As each year passes, the world watches on with a mixture of mild horror and morbid curiosity as the United States continues its slow, grease-slicked descent into a pit of heart disease, self-indulgence, and an economy seemingly propped up by supermarket loyalty programs.
And at the epicenter of our ongoing, big-box-brand existential crisis is the one place where you can buy a wedding ring, a $1.50 hot dog, and a 5-pound tub of peanut butter.
Welcome to Costco.
The first thing you notice when you enter the gluttonous Mecca—after scanning your $65 annual membership card (or if you’re really feeling yourself, a $130 Executive Membership card, which is essentially a participation trophy for bulk buying)—is the bizarre conglomerate of smells. Industrial grade cleaning product and rotisserie chicken, all while I stare at the largest television I’ve ever seen in my life, for just $200. And somehow, for a brief moment, I wonder if I should buy it.
I have a television. But this one is 6k… and bigger than mine.
There’s a labyrinth of aisles, with the wildest assortment of goods. At one end of the aisle will be a box of 64 packets of Japanese chocolate mushroom biscuits, and at the other end you can buy 128 rolls of toilet paper, just behind the garden shed, shrink wrapped for your convenience.
Droves of lifeless zombies trudge through the warehouse (myself included), filling their baskets to the brim with an eclectic assortment of party sized everything.
Yet somehow you can never get everything you need there.
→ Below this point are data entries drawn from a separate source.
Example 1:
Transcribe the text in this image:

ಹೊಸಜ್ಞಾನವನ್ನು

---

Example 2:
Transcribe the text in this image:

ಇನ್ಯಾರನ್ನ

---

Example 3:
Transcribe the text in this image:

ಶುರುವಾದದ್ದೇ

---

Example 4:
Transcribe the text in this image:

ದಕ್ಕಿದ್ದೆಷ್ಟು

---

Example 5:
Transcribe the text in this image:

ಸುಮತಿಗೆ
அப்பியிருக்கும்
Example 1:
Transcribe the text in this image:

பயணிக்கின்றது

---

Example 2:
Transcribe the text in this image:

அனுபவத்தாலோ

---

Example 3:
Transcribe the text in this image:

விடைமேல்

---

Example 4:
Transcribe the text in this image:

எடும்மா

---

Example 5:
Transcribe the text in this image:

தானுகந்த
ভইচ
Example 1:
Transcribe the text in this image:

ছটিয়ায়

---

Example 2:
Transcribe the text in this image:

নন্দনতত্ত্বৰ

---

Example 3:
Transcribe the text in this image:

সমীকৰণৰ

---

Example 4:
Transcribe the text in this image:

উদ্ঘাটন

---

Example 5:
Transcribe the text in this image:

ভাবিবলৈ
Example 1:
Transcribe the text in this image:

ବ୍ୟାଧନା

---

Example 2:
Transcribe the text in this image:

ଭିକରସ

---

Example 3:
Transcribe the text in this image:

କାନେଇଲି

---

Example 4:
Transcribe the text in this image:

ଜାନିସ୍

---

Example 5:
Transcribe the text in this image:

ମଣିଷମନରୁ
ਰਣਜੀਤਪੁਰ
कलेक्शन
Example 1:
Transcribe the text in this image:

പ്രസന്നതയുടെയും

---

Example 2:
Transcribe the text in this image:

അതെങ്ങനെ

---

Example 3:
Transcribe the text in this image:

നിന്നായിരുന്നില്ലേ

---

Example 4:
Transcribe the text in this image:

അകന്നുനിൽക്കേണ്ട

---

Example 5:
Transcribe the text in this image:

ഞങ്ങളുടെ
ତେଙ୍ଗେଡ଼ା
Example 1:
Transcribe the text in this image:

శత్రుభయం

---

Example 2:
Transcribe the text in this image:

Only one choice of lettuce, and in the 18 freezers full of frozen meat, there’s no whole turkey. There becomes this paradoxical effect on customers: there’s this illusion of endless options, freedom, and opportunity, but it’s masking the truth that anything we decide to indulge in—from a $4,000 sauna, to a $1,700 funeral casket, to a $17,000 golf simulator—ends up in the pockets of the second biggest retailer in the world1.
Just when you think you’ve escaped the maze, Costco offers salvation: the free samples—a fleeting taste of indulgence, without the commitment (I can almost see the bright lights and the angel’s choir beginning as I type.) Queues as long as the checkout line just to try a mini pancake with some sugar free syrup, or a cheese cube on a toothpick, allegedly imported from the farms of Italy.
There’s a quiet humanity in the tasting section that can’t be found anywhere else in Costco (except the perpetual possibility of just latibulating2 on one of the dozens of sofas.) A welcome splash of human interaction when they hand you your oh-so-desired dumpling in a sample cup that will inevitably live in your pocket for the foreseeable future.
There are a few characters that you’ll see lurking around the sample section:
The Sample Hoarder
The vulture of the Costco ecosystem. The sample hoarder circles the sample station, crafting their new disguise so as not to be recognized, all to snag an extra mini taquito.
The Overzealous Sample Server
My gut feeling is that this guy goes home and watches hours of film of the Royal Guards. He mans his stash with militant precision, and looks deep into your soul, judging whether you are worthy of the coconut shrimp.
The Timid Newcomer
They like to linger around the sample stalls, pretending not to notice the toothsome smell of the mini pizzas as they try to get a gauge on the complexities of the situation: Which way does the line go? Do I pay for it? Can I get seconds? It’s an overwhelming experience to say the least.
As I watch these characters I realize that perhaps it’s not just about getting a deal, maybe it’s a last ditch effort for control. Convincing yourself that if you walk out of this fluorescent-lit warehouse holding a decade supply of Vitamin C supplements and enough crisps to feed a small town, life will become a bit more manageable.
Dragging your cart through the families reveling in their grease dripping, but undeniably delicious pizza, presents the final hurdle: a battleground, a theatre of destruction, hell on earth. I am of course talking about the parking lot.
It’s loud. It’s chaotic. Angry mother’s honking their horns to drown out their baby’s screams, begging for a parking spot to appear.
If you can manage to locate your car, and then weave your way through the warzone with your trolley intact, you’re granted a sliver of triumph. Finally, respite. You take a breath and start unloading all your new food that you got a great deal on.
But then you see the TV. The god-forsaken television that you saw when you walked in, in all its 6k glory. Somehow wedged its way into your cart like a stowaway, and you now have to play tetris to fit everything into the boot of your car. You swear that next time you’ll stick to just the shopping list, but deep down, you know that there will be another “surprise purchase.” Another deal I can’t pass up on. Another reason to convince myself I have control. As I drive away, I know that deep down I’m just throwing my money at the illusion of autonomy, but will keep telling myself “at least it was half off.”